▶ _WORK TO COMPLETE_
Count how many lines in the listing below contain the string "النضج". Reply with the number alone.

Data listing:

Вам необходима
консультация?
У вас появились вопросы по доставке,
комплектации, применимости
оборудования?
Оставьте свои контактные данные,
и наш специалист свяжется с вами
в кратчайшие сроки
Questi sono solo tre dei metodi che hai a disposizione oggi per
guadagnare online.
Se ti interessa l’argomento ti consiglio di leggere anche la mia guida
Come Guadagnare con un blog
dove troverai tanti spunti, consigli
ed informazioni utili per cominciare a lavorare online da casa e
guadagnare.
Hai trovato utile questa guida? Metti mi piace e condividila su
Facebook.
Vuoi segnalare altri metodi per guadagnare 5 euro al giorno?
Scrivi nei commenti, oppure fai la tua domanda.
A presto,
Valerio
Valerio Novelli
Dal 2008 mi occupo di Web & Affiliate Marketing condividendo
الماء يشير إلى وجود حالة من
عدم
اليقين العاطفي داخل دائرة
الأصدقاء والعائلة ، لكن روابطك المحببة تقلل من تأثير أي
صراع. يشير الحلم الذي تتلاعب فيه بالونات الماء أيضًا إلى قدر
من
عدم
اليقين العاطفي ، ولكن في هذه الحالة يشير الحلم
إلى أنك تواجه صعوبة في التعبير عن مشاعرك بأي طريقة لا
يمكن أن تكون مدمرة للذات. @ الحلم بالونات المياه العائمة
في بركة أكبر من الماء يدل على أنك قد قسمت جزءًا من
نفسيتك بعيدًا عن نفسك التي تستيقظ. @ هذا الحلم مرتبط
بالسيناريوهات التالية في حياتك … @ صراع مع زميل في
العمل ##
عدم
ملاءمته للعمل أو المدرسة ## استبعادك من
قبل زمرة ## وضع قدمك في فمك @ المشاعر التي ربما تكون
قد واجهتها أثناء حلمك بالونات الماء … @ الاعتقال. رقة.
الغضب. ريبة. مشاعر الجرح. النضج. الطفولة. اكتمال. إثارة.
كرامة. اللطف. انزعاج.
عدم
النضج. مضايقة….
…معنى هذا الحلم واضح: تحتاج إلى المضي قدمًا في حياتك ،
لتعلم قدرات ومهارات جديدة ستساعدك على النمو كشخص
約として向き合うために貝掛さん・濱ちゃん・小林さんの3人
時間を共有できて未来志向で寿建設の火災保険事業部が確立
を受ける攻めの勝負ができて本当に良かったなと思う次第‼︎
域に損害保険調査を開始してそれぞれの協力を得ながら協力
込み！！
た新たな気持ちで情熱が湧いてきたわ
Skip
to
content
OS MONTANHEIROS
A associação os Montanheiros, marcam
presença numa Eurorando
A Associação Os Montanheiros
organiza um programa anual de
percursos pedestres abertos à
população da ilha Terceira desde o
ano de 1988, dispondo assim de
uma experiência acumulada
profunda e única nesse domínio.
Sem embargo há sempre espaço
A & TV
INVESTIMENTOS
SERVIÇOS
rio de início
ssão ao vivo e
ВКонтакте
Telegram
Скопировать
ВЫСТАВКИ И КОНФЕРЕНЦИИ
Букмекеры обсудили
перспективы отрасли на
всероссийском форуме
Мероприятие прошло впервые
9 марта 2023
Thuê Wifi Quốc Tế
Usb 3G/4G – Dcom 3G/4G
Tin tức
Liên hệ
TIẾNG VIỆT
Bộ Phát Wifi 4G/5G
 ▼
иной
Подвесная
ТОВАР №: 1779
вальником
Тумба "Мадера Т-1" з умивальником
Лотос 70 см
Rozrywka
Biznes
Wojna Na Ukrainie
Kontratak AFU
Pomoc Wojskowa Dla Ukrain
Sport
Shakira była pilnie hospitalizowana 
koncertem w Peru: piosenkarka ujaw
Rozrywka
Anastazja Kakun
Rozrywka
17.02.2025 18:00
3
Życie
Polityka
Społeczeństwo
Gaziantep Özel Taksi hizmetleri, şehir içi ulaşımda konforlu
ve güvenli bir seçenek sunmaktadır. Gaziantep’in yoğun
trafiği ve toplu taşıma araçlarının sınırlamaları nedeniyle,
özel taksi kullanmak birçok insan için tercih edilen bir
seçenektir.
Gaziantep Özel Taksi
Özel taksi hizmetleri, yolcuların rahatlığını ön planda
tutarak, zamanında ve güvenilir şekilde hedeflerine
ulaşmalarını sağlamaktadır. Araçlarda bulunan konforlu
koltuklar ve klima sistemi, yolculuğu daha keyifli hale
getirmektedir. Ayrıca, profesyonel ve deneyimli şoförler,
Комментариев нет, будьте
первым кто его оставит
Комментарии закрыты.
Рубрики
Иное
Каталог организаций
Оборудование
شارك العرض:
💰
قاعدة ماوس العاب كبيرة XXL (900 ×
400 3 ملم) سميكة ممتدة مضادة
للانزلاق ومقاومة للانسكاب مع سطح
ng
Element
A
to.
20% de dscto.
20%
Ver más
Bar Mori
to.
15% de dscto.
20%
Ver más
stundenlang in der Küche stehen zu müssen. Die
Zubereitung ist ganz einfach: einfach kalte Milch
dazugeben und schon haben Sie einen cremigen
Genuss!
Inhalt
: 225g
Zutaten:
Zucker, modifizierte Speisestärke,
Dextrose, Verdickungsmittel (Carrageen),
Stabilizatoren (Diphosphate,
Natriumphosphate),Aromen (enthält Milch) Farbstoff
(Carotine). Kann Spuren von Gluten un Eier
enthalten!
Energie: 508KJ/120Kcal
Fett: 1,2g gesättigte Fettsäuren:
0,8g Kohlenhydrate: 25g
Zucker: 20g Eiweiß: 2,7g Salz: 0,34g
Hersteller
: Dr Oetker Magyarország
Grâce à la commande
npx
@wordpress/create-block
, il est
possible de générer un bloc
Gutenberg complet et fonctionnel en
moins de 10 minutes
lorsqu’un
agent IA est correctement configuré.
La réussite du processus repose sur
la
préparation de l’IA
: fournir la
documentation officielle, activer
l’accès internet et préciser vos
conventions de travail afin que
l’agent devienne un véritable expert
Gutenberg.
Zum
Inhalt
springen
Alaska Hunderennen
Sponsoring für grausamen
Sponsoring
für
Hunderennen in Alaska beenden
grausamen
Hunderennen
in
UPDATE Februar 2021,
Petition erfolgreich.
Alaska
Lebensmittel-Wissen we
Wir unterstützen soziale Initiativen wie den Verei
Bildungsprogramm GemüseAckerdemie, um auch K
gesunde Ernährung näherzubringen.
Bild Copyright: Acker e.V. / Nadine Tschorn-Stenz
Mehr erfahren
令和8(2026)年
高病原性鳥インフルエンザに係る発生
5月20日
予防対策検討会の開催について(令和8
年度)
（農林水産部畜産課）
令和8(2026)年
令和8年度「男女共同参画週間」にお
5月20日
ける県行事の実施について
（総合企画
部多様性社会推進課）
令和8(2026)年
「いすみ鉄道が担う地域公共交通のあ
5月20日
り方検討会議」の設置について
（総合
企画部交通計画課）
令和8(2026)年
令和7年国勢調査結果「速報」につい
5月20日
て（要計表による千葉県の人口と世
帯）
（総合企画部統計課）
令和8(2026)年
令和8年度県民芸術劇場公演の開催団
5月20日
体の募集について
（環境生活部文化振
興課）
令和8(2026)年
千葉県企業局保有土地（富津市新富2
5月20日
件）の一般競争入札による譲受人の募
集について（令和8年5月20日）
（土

▶ _OUTPUT FOR THIS EXERCISE_
2